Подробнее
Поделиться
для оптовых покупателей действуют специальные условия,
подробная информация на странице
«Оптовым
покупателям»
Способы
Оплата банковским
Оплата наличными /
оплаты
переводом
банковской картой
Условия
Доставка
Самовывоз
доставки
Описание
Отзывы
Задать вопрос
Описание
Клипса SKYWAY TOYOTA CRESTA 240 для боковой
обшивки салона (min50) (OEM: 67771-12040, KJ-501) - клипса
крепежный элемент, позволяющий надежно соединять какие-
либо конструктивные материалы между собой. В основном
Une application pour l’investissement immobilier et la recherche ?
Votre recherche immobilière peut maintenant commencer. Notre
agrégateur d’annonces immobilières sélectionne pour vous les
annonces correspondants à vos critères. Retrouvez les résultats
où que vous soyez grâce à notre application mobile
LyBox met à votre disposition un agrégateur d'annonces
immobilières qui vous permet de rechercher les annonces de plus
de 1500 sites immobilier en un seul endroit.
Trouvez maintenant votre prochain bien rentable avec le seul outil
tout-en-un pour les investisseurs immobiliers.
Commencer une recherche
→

-*-*-

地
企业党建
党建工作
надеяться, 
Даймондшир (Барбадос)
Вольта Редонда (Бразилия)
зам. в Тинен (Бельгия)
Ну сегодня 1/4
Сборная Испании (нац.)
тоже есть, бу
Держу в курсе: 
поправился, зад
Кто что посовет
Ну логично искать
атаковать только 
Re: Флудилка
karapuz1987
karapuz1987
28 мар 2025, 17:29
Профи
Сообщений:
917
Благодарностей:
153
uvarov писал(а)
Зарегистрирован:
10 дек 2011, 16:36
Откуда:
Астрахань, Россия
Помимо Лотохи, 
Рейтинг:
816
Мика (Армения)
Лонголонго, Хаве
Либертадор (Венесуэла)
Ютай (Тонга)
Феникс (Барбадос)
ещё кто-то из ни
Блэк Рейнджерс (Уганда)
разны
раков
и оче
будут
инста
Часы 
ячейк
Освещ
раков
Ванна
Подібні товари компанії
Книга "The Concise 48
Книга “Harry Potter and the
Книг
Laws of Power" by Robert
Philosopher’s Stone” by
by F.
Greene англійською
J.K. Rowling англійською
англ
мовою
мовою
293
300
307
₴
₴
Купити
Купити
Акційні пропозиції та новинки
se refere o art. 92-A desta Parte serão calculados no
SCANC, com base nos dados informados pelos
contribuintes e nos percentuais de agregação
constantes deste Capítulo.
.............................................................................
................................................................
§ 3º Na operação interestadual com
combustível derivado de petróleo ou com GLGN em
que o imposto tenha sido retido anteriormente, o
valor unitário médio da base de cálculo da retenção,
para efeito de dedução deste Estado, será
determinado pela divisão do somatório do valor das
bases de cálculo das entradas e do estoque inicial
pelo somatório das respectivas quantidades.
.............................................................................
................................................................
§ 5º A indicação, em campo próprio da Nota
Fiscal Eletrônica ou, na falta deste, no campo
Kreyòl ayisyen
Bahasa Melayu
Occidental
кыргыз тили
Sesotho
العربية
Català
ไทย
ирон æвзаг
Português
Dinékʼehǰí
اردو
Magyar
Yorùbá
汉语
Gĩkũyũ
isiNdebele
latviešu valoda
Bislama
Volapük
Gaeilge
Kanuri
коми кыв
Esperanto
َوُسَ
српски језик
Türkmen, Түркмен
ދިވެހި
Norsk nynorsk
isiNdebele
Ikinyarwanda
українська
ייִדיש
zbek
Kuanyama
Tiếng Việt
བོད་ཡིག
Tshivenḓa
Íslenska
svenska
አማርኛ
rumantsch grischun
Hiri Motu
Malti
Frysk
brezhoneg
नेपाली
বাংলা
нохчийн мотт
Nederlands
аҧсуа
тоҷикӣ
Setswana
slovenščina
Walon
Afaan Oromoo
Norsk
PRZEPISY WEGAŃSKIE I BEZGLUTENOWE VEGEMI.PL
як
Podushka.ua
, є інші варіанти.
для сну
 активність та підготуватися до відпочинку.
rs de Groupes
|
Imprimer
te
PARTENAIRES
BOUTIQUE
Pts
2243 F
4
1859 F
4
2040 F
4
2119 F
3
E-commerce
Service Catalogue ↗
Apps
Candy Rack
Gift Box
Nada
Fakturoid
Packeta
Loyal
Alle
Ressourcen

-*-*-

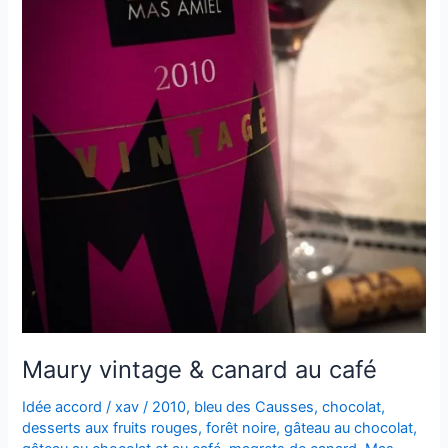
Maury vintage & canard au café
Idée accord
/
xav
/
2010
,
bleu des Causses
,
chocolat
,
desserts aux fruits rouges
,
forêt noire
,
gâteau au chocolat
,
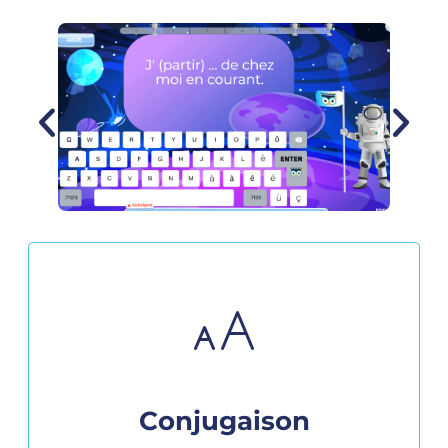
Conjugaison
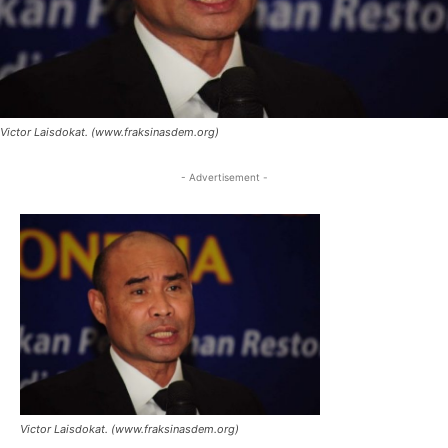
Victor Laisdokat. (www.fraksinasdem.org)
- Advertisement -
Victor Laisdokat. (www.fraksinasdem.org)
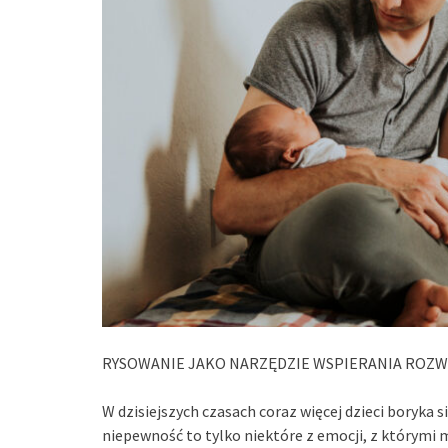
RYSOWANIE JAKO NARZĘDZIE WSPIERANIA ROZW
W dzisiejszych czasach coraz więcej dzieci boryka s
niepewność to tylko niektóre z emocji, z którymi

-*-*-

*Your task*: Search the data above and return each line in which "vous" occurs.

*Result for this task*:
agrégateur d’annonces immobilières sélectionne pour vous les
où que vous soyez grâce à notre application mobile
immobilières qui vous permet de rechercher les annonces de plus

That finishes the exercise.